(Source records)
------------------------------------------------------------------------

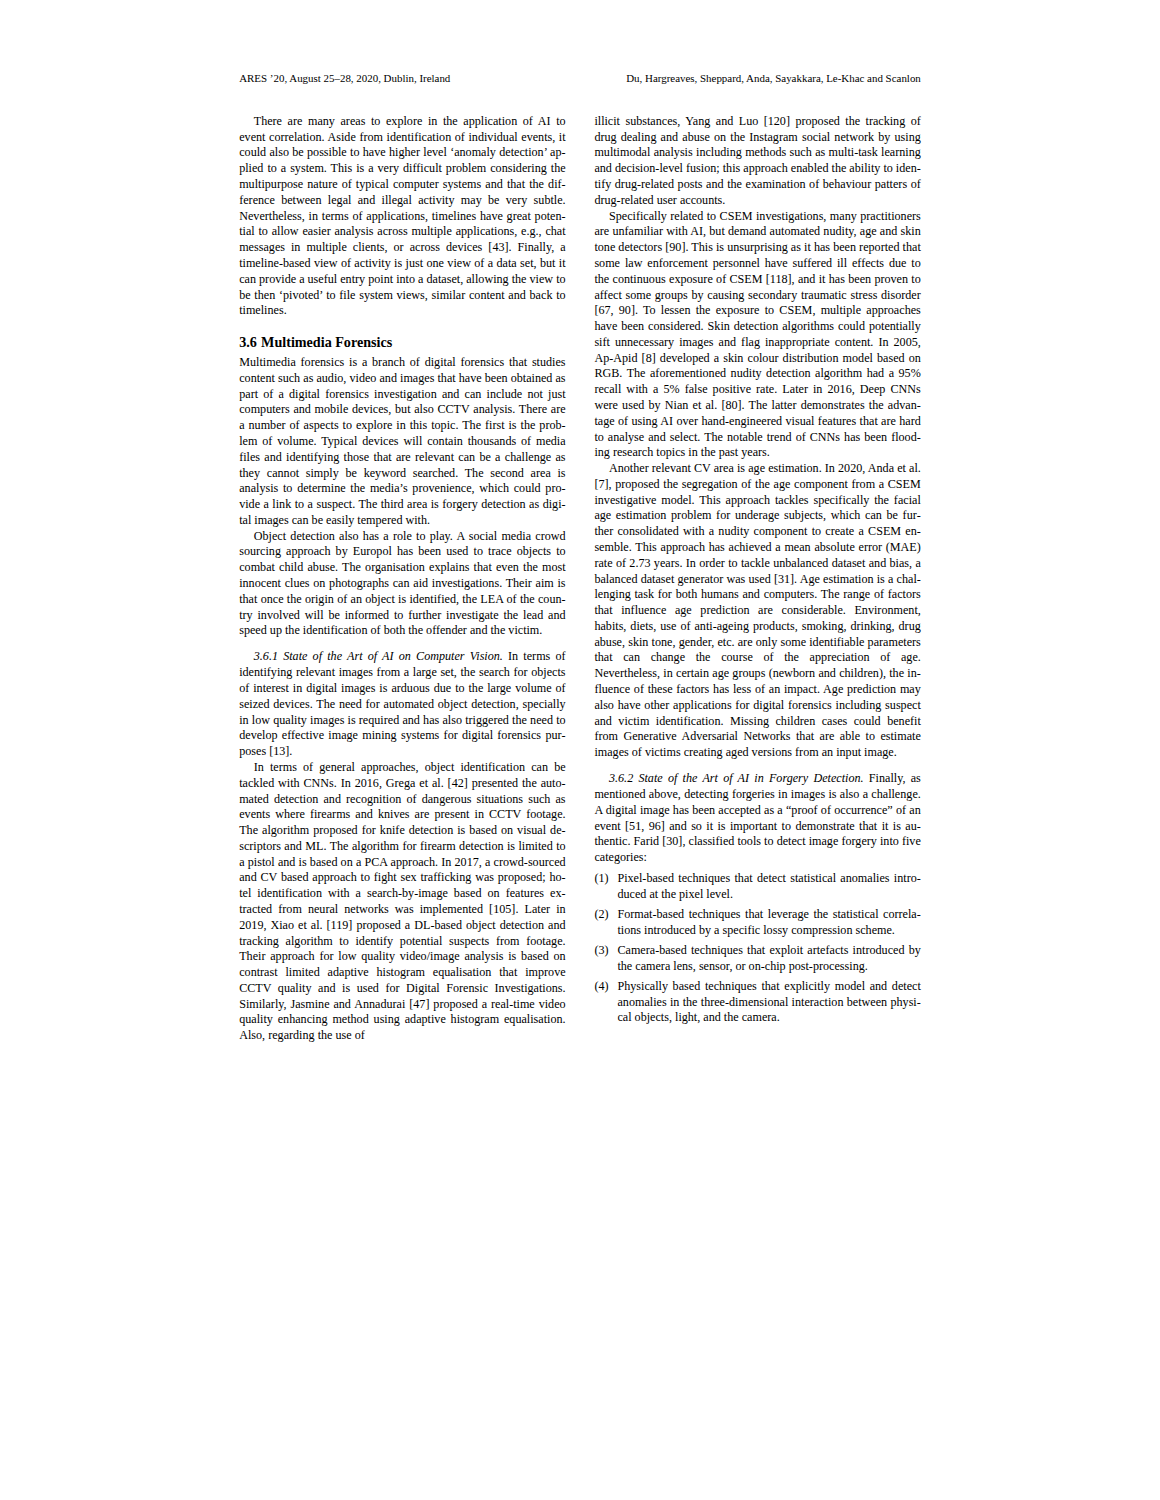ARES ’20, August 25–28, 2020, Dublin, Ireland
Du, Hargreaves, Sheppard, Anda, Sayakkara, Le-Khac and Scanlon
There are many areas to explore in the application of AI to event correlation. Aside from identification of individual events, it could also be possible to have higher level ‘anomaly detection’ applied to a system. This is a very difficult problem considering the multipurpose nature of typical computer systems and that the difference between legal and illegal activity may be very subtle. Nevertheless, in terms of applications, timelines have great potential to allow easier analysis across multiple applications, e.g., chat messages in multiple clients, or across devices [43]. Finally, a timeline-based view of activity is just one view of a data set, but it can provide a useful entry point into a dataset, allowing the view to be then ‘pivoted’ to file system views, similar content and back to timelines.
3.6 Multimedia Forensics
Multimedia forensics is a branch of digital forensics that studies content such as audio, video and images that have been obtained as part of a digital forensics investigation and can include not just computers and mobile devices, but also CCTV analysis. There are a number of aspects to explore in this topic. The first is the problem of volume. Typical devices will contain thousands of media files and identifying those that are relevant can be a challenge as they cannot simply be keyword searched. The second area is analysis to determine the media’s provenience, which could provide a link to a suspect. The third area is forgery detection as digital images can be easily tempered with.
Object detection also has a role to play. A social media crowd sourcing approach by Europol has been used to trace objects to combat child abuse. The organisation explains that even the most innocent clues on photographs can aid investigations. Their aim is that once the origin of an object is identified, the LEA of the country involved will be informed to further investigate the lead and speed up the identification of both the offender and the victim.
3.6.1 State of the Art of AI on Computer Vision. In terms of identifying relevant images from a large set, the search for objects of interest in digital images is arduous due to the large volume of seized devices. The need for automated object detection, specially in low quality images is required and has also triggered the need to develop effective image mining systems for digital forensics purposes [13].
In terms of general approaches, object identification can be tackled with CNNs. In 2016, Grega et al. [42] presented the automated detection and recognition of dangerous situations such as events where firearms and knives are present in CCTV footage. The algorithm proposed for knife detection is based on visual descriptors and ML. The algorithm for firearm detection is limited to a pistol and is based on a PCA approach. In 2017, a crowd-sourced and CV based approach to fight sex trafficking was proposed; hotel identification with a search-by-image based on features extracted from neural networks was implemented [105]. Later in 2019, Xiao et al. [119] proposed a DL-based object detection and tracking algorithm to identify potential suspects from footage. Their approach for low quality video/image analysis is based on contrast limited adaptive histogram equalisation that improve CCTV quality and is used for Digital Forensic Investigations. Similarly, Jasmine and Annadurai [47] proposed a real-time video quality enhancing method using adaptive histogram equalisation. Also, regarding the use of
illicit substances, Yang and Luo [120] proposed the tracking of drug dealing and abuse on the Instagram social network by using multimodal analysis including methods such as multi-task learning and decision-level fusion; this approach enabled the ability to identify drug-related posts and the examination of behaviour patters of drug-related user accounts.
Specifically related to CSEM investigations, many practitioners are unfamiliar with AI, but demand automated nudity, age and skin tone detectors [90]. This is unsurprising as it has been reported that some law enforcement personnel have suffered ill effects due to the continuous exposure of CSEM [118], and it has been proven to affect some groups by causing secondary traumatic stress disorder [67, 90]. To lessen the exposure to CSEM, multiple approaches have been considered. Skin detection algorithms could potentially sift unnecessary images and flag inappropriate content. In 2005, Ap-Apid [8] developed a skin colour distribution model based on RGB. The aforementioned nudity detection algorithm had a 95% recall with a 5% false positive rate. Later in 2016, Deep CNNs were used by Nian et al. [80]. The latter demonstrates the advantage of using AI over hand-engineered visual features that are hard to analyse and select. The notable trend of CNNs has been flooding research topics in the past years.
Another relevant CV area is age estimation. In 2020, Anda et al. [7], proposed the segregation of the age component from a CSEM investigative model. This approach tackles specifically the facial age estimation problem for underage subjects, which can be further consolidated with a nudity component to create a CSEM ensemble. This approach has achieved a mean absolute error (MAE) rate of 2.73 years. In order to tackle unbalanced dataset and bias, a balanced dataset generator was used [31]. Age estimation is a challenging task for both humans and computers. The range of factors that influence age prediction are considerable. Environment, habits, diets, use of anti-ageing products, smoking, drinking, drug abuse, skin tone, gender, etc. are only some identifiable parameters that can change the course of the appreciation of age. Nevertheless, in certain age groups (newborn and children), the influence of these factors has less of an impact. Age prediction may also have other applications for digital forensics including suspect and victim identification. Missing children cases could benefit from Generative Adversarial Networks that are able to estimate images of victims creating aged versions from an input image.
3.6.2 State of the Art of AI in Forgery Detection. Finally, as mentioned above, detecting forgeries in images is also a challenge. A digital image has been accepted as a “proof of occurrence” of an event [51, 96] and so it is important to demonstrate that it is authentic. Farid [30], classified tools to detect image forgery into five categories:
Pixel-based techniques that detect statistical anomalies introduced at the pixel level.
Format-based techniques that leverage the statistical correlations introduced by a specific lossy compression scheme.
Camera-based techniques that exploit artefacts introduced by the camera lens, sensor, or on-chip post-processing.
Physically based techniques that explicitly model and detect anomalies in the three-dimensional interaction between physical objects, light, and the camera.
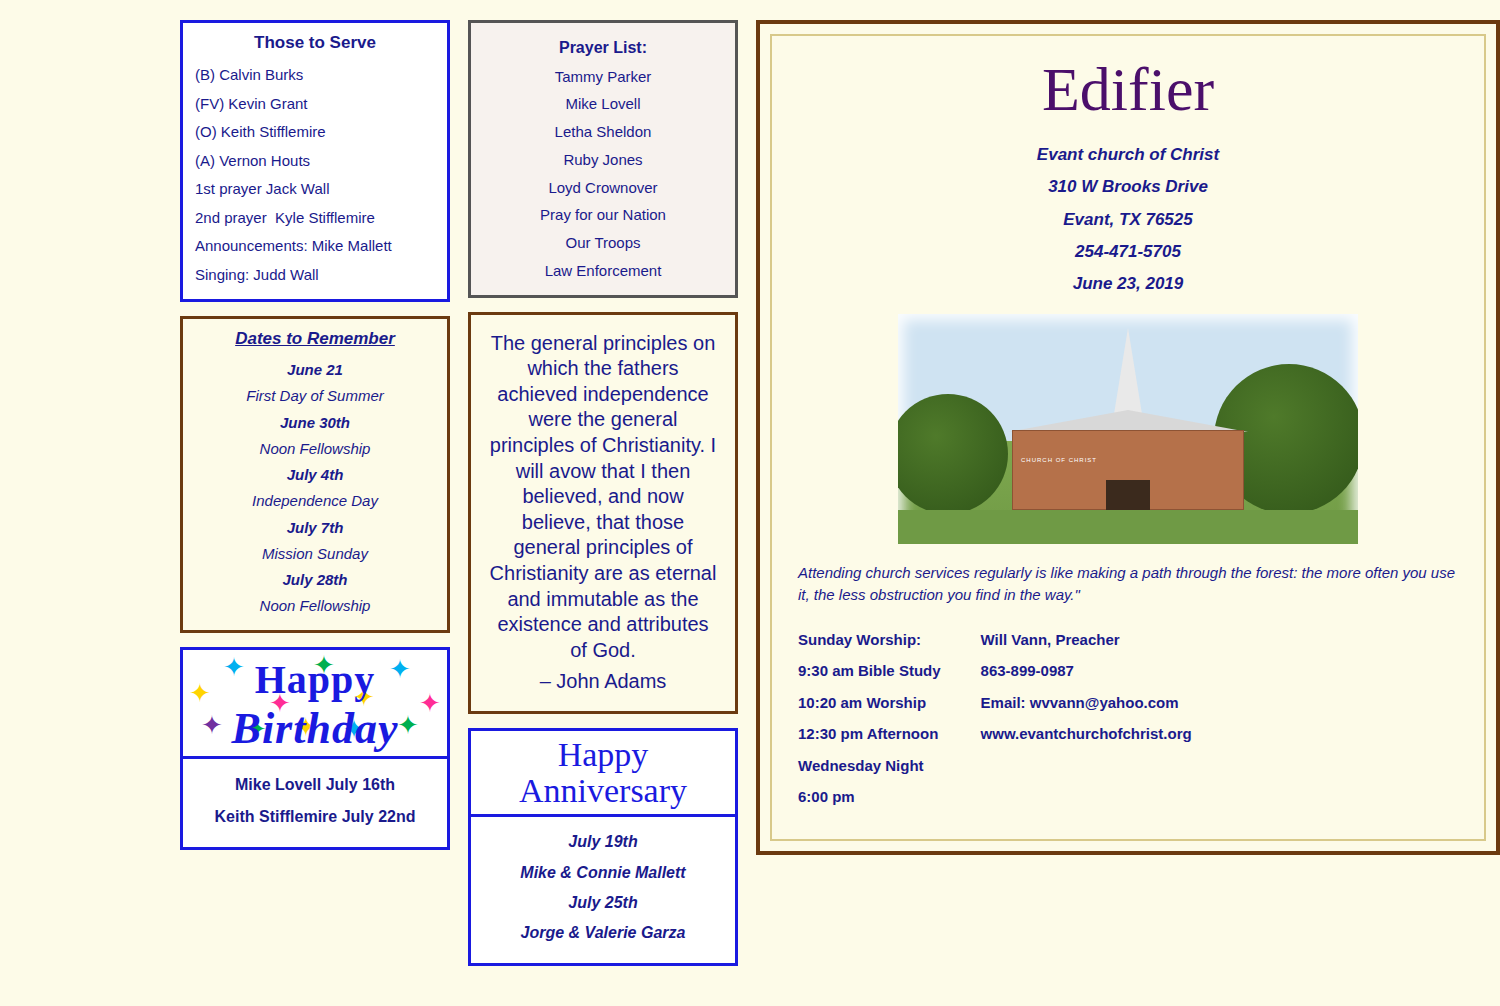Those to Serve
(B) Calvin Burks
(FV) Kevin Grant
(O) Keith Stifflemire
(A) Vernon Houts
1st prayer Jack Wall
2nd prayer Kyle Stifflemire
Announcements: Mike Mallett
Singing: Judd Wall
Dates to Remember
June 21
First Day of Summer
June 30th
Noon Fellowship
July 4th
Independence Day
July 7th
Mission Sunday
July 28th
Noon Fellowship
✦ ✦ ✦ ✦ ✦ ✦ ✦ ✦ ✦ ✦ ✦ ✦
Happy Birthday
Mike Lovell July 16th
Keith Stifflemire July 22nd
Prayer List:
Tammy Parker
Mike Lovell
Letha Sheldon
Ruby Jones
Loyd Crownover
Pray for our Nation
Our Troops
Law Enforcement
The general principles on which the fathers achieved independence were the general principles of Christianity. I will avow that I then believed, and now believe, that those general principles of Christianity are as eternal and immutable as the existence and attributes of God. – John Adams
Happy
Anniversary
July 19th
Mike & Connie Mallett
July 25th
Jorge & Valerie Garza
Edifier
Evant church of Christ
310 W Brooks Drive
Evant, TX 76525
254-471-5705
June 23, 2019
Attending church services regularly is like making a path through the forest: the more often you use it, the less obstruction you find in the way."
Sunday Worship:
9:30 am Bible Study
10:20 am Worship
12:30 pm Afternoon
Wednesday Night
6:00 pm
Will Vann, Preacher
863-899-0987
Email: wvvann@yahoo.com
www.evantchurchofchrist.org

------------------------------------------------------------------------

• [Exercise]:
In the records above, find each line that mentions the string "statistical", then copy it.

• [Solution below]:
Pixel-based techniques that detect statistical anomalies introduced at the pixel level.
Format-based techniques that leverage the statistical correlations introduced by a specific lossy compression scheme.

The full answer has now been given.